The neutrophil NADPH oxidase produces superoxide anions in response to infection. This reaction is activated by association of cytosolic factors, p47phox and p67phox, and a small G protein Rac with the membranous flavocytochrome b558. Another cytosolic factor, p40phox, is associated to the complex and is reported to play regulatory roles. Initiation of the NADPH oxidase activation cascade has been reported as consecutive to phosphorylation on serines 359/370 and 379 of the p47phox C terminus. These serines surround a polyproline motif that can interact with the Src homology 3 (SH3) module of p40phox (SH3p40) or the C-terminal SH3 of p67phox (C-SH3p67). The latter one presents a higher affinity in the resting state for p47phox. A change in SH3 binding preference following phosphorylation has been postulated earlier.
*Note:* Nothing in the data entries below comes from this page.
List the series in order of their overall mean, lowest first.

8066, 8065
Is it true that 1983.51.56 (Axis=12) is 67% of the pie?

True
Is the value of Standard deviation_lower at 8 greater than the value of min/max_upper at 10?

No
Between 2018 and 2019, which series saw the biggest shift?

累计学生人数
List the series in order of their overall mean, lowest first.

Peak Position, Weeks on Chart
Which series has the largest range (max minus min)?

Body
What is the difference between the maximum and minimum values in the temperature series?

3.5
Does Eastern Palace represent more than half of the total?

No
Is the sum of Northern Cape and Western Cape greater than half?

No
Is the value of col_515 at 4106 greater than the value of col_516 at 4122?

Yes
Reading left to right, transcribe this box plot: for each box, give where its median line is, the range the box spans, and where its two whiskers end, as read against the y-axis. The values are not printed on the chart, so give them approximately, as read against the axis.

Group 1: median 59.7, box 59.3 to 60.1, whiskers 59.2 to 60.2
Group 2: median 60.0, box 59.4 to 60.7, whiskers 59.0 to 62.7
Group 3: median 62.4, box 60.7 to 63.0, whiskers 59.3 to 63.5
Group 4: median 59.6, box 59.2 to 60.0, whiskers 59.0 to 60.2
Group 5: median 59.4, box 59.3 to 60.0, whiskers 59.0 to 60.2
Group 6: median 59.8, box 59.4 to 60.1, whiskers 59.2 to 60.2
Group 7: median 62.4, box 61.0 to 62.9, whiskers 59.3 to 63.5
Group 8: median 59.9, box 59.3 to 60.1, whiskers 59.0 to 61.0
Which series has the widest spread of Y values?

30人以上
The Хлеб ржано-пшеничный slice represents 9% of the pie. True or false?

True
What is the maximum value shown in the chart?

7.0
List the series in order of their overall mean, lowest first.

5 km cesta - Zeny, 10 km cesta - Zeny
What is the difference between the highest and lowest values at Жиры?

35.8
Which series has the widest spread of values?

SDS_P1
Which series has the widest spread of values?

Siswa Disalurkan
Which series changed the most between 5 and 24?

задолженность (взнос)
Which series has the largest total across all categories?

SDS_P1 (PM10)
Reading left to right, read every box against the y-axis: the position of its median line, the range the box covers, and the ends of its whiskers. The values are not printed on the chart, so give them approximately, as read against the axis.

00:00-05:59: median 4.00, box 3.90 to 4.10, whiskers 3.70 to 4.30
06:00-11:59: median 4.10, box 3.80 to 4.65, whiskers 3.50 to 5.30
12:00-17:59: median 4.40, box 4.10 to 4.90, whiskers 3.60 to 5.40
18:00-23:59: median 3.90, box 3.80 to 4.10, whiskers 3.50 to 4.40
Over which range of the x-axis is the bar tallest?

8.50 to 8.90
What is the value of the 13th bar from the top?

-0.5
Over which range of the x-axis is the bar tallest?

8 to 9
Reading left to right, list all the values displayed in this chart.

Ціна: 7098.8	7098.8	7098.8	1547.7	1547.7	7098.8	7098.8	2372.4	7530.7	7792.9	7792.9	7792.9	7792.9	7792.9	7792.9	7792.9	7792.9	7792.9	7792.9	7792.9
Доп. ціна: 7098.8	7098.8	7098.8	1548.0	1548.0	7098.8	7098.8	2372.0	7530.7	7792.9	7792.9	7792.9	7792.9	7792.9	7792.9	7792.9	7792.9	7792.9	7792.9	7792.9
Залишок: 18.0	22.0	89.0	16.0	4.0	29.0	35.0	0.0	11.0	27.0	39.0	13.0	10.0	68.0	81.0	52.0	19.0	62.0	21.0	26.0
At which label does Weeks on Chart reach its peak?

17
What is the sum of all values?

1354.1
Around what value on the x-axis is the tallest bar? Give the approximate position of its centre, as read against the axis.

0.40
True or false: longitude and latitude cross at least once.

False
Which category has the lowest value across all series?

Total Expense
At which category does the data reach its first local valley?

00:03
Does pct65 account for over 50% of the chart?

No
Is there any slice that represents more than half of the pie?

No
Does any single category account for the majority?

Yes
Here we report the crystal structures of SH3p40 alone or in complex with a 12-residue proline-rich region of p47phox at 1.46 angstrom resolution. Using intrinsic tryptophan fluorescence measurements, we compared the affinity of the strict polyproline motif and the whole C terminus peptide with both SH3p40 and C-SH3p67. These data reveal that SH3p40 can interact with a consensus polyproline motif but also with a noncanonical motif of the p47phox C terminus. The electrostatic surfaces of both SH3 are very different, and therefore the binding preference for C-SH3p67 can be attributed to the polyproline motif recognition and particularly to the Arg-368p47 binding mode. The noncanonical motif contributes equally to interaction with both SH3. The influence of serine phosphorylation on residues 359/370 and 379 on the affinity for both SH3 domains has been checked. We conclude that contrarily to previous suggestions, phosphorylation of Ser-359/370 does not modify the SH3 binding affinity for both SH3, whereas phosphorylation of Ser-379 has a destabilizing effect on both interactions. Other mechanisms than a phosphorylation induced switch between the two SH3 must therefore take place for NADPH oxidase activation cascade to start.